Search This Blog

Monday, August 31, 2009

40% of Somali & Ethiopian Women in Netherlands Genitally Mutilated

August 29, 2009

THE HAGUE, 30/05/09 - Four out of ten Somali and Ethiopian women who give birth in the Netherlands have been genitally mutilated. This is relatively few, Health State Secretary Jet Bussemaker wrote to the Lower House on Friday.

The figures were recorded by research organisation TNO after questioning midwives. The number of cases of female circumcision is fairly low, since nine out of ten women in the countries of origin have been circumcised, Bussemaker reasoned.

To obtain a better picture of female circumcision, the state secretary previously announced that midwives would be registering this form of mutilation. They will also be trained in how to discuss circumcision with families.

I realise that the populace concerned is small, but the percentages are shocking. Criminal. And dont think this is just Islam. Ethiopia is a Christian nation. Christ, what a mess. But there is hope over to the south of Europe. I quote:

Italy plans to launch a campaign to focus attention on Female Genital Mutilation (FGM) in a bid to stem its practice in the country, Equal Opportunities Minister Mara Carfagna said on Wednesday.
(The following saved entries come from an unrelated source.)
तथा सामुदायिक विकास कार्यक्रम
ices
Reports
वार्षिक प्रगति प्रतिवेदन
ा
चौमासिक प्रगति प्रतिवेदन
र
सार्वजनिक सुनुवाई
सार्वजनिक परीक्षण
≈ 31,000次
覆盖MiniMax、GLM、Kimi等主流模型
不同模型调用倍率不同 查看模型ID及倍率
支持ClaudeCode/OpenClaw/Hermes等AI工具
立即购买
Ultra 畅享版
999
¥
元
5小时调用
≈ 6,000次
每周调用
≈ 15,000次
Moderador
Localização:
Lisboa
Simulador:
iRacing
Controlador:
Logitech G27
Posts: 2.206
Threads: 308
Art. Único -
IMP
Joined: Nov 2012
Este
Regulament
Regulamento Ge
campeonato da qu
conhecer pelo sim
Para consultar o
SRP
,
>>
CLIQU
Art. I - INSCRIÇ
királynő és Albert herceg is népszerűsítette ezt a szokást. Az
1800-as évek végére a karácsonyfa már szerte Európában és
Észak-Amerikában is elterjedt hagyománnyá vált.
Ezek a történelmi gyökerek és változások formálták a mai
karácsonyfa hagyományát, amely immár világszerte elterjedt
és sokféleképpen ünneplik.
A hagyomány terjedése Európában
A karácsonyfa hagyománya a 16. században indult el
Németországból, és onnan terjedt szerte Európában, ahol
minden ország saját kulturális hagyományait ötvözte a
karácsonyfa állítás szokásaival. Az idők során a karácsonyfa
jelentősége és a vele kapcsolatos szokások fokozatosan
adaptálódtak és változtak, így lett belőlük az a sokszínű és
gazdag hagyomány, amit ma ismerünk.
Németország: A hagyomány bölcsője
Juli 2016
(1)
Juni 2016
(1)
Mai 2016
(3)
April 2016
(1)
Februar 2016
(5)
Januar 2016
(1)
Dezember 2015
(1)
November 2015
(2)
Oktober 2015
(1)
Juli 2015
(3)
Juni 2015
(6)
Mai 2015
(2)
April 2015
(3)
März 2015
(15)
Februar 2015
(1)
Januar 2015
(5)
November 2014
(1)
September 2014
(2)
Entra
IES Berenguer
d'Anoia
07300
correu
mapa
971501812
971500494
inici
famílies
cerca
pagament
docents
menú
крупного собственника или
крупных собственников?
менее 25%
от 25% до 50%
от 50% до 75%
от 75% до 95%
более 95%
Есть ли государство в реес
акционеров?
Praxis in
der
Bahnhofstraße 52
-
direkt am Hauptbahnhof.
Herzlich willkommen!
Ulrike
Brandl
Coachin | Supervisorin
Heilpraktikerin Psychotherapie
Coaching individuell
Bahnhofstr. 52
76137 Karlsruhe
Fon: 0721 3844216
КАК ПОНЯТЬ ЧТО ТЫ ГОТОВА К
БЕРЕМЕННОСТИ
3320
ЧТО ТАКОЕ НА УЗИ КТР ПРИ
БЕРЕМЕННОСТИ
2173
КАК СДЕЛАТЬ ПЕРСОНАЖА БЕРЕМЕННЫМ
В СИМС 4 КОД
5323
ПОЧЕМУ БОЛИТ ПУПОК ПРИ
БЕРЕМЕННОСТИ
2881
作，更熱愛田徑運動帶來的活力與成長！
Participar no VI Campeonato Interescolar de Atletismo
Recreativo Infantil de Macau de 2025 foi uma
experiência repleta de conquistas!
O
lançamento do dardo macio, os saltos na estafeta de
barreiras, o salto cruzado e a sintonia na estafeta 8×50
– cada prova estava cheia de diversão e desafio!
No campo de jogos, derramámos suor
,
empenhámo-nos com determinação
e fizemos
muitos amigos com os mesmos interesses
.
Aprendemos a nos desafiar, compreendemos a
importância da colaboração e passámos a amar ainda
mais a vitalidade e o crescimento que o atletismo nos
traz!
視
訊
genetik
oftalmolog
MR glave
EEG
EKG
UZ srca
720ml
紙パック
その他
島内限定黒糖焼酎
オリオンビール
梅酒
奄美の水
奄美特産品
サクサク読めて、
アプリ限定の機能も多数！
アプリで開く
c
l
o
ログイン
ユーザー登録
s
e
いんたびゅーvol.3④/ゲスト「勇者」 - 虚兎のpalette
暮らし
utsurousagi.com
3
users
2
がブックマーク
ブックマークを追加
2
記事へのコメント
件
Some 150 million women are victims of the practice world-wide, with an estimated 35-40 thousand cases in Italy by foreigners living in the country, said Carfagna who called FGM "torture, a barbaric action".

The government plans to run a series of ads on state-run television in a bid to convince parents to end the practice.It is also setting up a committee to deal with the problem, which Carfagna said is "an underestimated phenomenon". "I plan to use my ministry's funds to combat and prevent a practice which violates human rights," she told a news conference. The government has already earmarked some 3.5 million euros and plans to add another four million to back 21 projects set up to deal with FGM.

FGM, which is also known as female circumcision, covers a number of different practices, usually involving either removing the clitoris or sewing up the vagina. The most severe form, infibulation, entails both, and accounts for around 15% of all procedures. An estimated 150 million women around the world have undergone genital mutilation, while some 6,000 girls are mutilated every day, according to the London-based human rights organization Amnesty International.

It is practiced in at least 28 African countries, and is also common in some Middle Eastern states, including Egypt, Yemen and the United Arab Emirates. Italy passed a law in January 2006 outlawing FGM. IT lays down jail terms of up to 12 years for those who carry out the procedure on adult women and up to 16 years if it is carried out on a minor or in exchange for money. Doctors caught carrying out FGM are banned from their profession for up to ten years. The law is applicable even if the woman is operated on abroad.